*** Opening of Reading passage ***
There is no cause to reduce the hourly fees sought in this case. The range of rates charged in this matter by both SLP and CCA is reasonable for attorneys of similar experience, in the same area, dealing with the same subject matter. (See Goglin v. BMW of North America, LLC (2016) 4 Cal.App.5th 462, 473–74 [approving $625 per hour fee on lemon law action].) This conclusion is further corroborated by Plaintiff’s evidence of multiple other cases in which similar fee awards have been approved. (Shahian Decl. ¶ 7.) Thus Plaintiff has provided support for the hourly rates charged here.

 

Defendant is correct that unreasonable multiplicity of attorneys performing duplicative work may furnish a basis to substantially reduce a cost award. In Morris v. Hyundai Motors America (2019) 41 Cal.App.5th 24, the trial court substantially reduced a requested attorney fees award involving 11 attorneys and two firms in a lemon law action. (Id. at p. 32.) “Out of a total of 283.3 hours of billed work, the court did not award any fees for 83.5 hours of work billed by six associates.” (Ibid.) The appellate court affirmed: “Plainly, it is appropriate for a trial court to reduce a fee award based on its reasonable determination that a routine, non-complex case was overstaffed to a degree that significant inefficiencies and inflated fees resulted.” (Id. at p. 39.) The appellate court determined that the trial court’s remedy of cutting out several attorneys’ billings was permissible because it “was designed to yield a revised lodestar figure that reflected a total amount of fees that were reasonably incurred.” (Id. at p. 40.) A similar result was reached in the case Mikhaeilpoor v. BMW of North America, LLC (2020) 48 Cal.App.5th 240, 253, which cited Morris with approval to reduce an award involving 595 claimed hours of work and a total request of $344,639.00 in fees following trial.

 

But the reasoning of those cases does not necessarily apply here. A large number of attorneys is not on its own reason to reduce a fee award, and both cases cited above upheld lodestar reductions based on the “duplicative” and “inefficient” billings that resulted from the number of attorneys employed. (Mikhaeilpoor, supra, 48 Cal.App.5th at p. 255; Morris, supra, 41 Cal.App.5th at p. 40.) Here the number of attorneys employed does not indicate a systemic inefficiency of litigation in this matter; it rather appears from the billing records produced that different attorneys were employed to address different aspects of the cases. (Shahian Decl. Exh. 31.)
*** Close of Reading passage ***
*** Opening of Dataset content ***
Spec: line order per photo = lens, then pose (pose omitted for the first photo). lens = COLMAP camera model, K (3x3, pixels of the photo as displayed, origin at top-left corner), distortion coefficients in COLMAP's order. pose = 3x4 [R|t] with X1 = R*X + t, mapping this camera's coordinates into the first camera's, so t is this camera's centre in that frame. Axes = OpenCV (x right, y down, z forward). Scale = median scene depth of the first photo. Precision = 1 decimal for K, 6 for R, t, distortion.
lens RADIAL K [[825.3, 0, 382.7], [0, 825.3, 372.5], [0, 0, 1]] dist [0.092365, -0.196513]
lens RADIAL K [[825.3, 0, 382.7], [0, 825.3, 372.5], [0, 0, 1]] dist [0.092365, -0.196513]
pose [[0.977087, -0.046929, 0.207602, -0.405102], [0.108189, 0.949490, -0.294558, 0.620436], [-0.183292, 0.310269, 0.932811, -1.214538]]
*** Close of Dataset content ***
*** Opening of Dataset content ***
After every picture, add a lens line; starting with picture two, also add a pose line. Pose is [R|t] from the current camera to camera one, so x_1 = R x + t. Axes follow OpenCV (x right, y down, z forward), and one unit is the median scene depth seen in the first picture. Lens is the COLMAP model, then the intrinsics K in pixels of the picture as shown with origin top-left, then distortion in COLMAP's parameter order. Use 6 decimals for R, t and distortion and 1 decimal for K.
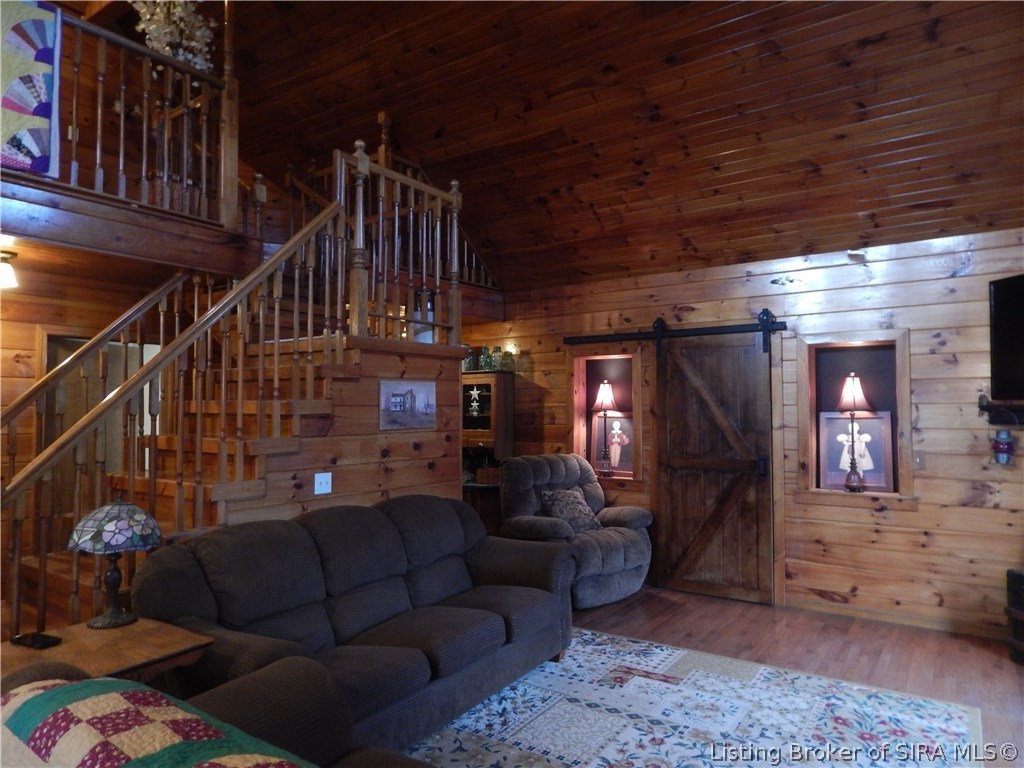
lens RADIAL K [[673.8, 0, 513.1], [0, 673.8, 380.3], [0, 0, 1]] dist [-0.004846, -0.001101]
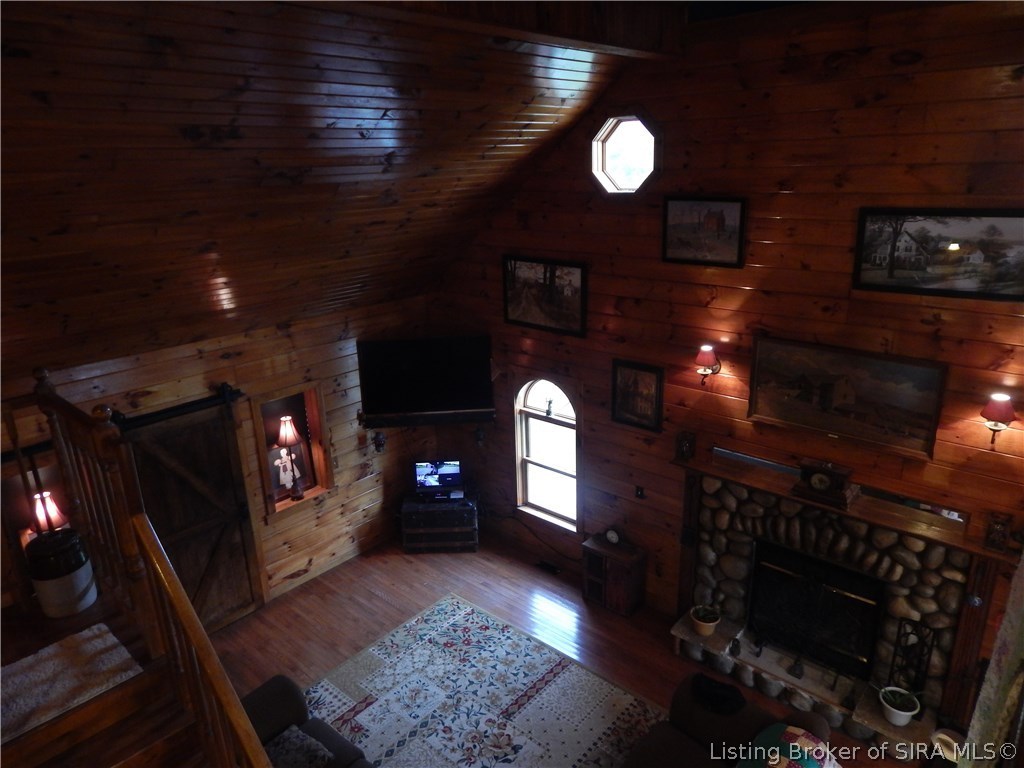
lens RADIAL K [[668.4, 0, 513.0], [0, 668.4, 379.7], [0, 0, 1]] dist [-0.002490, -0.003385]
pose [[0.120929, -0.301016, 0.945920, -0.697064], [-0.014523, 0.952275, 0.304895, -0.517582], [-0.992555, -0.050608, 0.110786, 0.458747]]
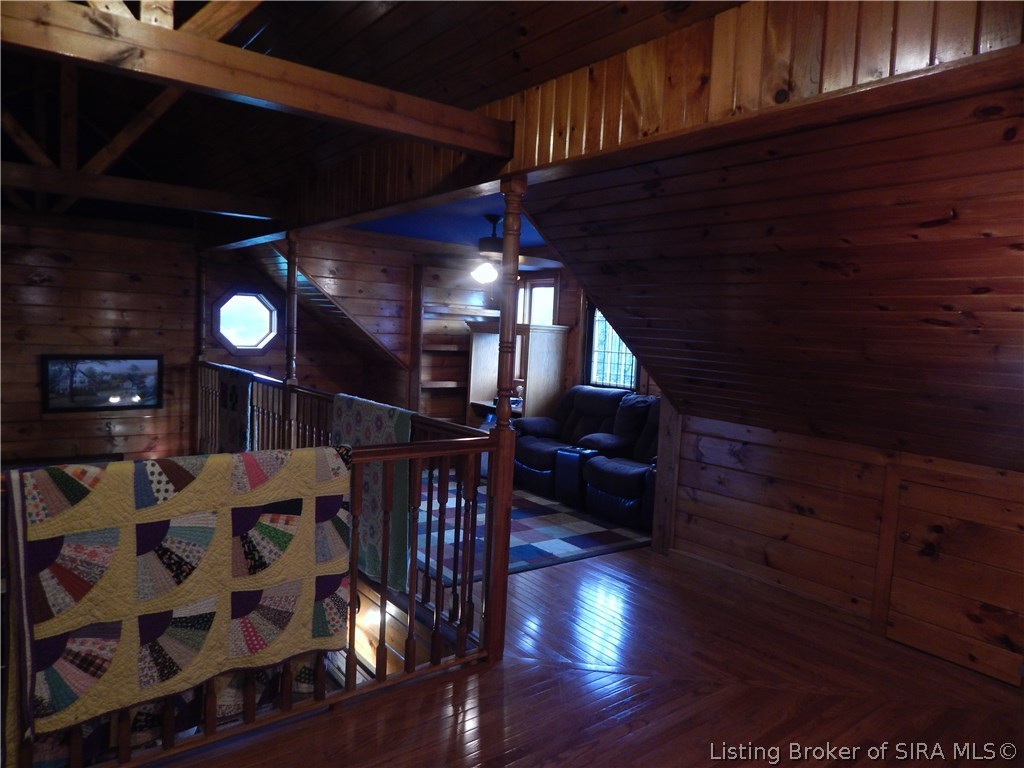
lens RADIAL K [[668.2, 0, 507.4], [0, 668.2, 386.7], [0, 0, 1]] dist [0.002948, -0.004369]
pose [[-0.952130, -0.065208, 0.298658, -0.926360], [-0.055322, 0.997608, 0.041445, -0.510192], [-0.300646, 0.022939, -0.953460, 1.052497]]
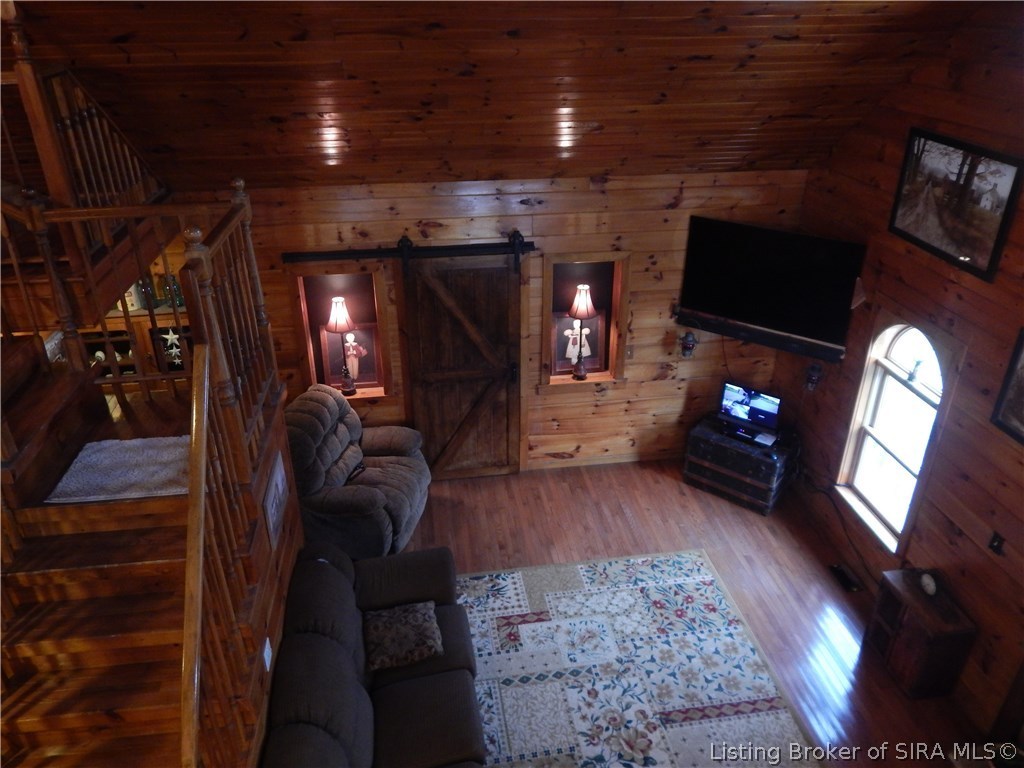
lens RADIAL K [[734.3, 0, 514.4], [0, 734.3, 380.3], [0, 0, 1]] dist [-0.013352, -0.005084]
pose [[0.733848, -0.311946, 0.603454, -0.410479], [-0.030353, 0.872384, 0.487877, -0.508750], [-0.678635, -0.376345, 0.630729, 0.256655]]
*** Close of Dataset content ***
*** Opening of Dataset content ***
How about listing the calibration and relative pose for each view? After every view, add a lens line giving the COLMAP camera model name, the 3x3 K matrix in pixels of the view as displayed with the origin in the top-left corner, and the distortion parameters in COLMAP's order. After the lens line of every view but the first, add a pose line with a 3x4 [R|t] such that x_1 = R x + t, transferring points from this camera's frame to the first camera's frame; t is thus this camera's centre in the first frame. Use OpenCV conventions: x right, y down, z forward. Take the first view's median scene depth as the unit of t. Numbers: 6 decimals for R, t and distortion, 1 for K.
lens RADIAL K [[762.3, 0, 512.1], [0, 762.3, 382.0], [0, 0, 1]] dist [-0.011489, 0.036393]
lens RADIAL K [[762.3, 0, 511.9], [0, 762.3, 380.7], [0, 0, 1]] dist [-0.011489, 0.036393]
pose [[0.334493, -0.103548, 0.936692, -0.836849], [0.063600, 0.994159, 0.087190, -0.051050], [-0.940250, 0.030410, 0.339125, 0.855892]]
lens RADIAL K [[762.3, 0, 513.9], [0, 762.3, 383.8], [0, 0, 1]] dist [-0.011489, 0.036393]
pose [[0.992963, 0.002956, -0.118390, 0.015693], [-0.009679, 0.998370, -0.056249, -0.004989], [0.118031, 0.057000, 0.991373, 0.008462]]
*** Close of Dataset content ***
• _Task item 1_
In the fee ruling, for how many hours of work billed by six associates did the trial court in Morris v. Hyundai Motors America award no fees?
• _Task item 2_
Rewrite the part of the fee ruling starting with "But the reasoning" and going on through "Decl. Exh. 31.)", replacing each "attorneys" with "lawyers".

• _Written response 1_
83.5 hours

• _Written response 2_
But the reasoning of those cases does not necessarily apply here. A large number of lawyers is not on its own reason to reduce a fee award, and both cases cited above upheld lodestar reductions based on the “duplicative” and “inefficient” billings that resulted from the number of lawyers employed. (Mikhaeilpoor, supra, 48 Cal.App.5th at p. 255; Morris, supra, 41 Cal.App.5th at p. 40.) Here the number of lawyers employed does not indicate a systemic inefficiency of litigation in this matter; it rather appears from the billing records produced that different lawyers were employed to address different aspects of the cases. (Shahian Decl. Exh. 31.)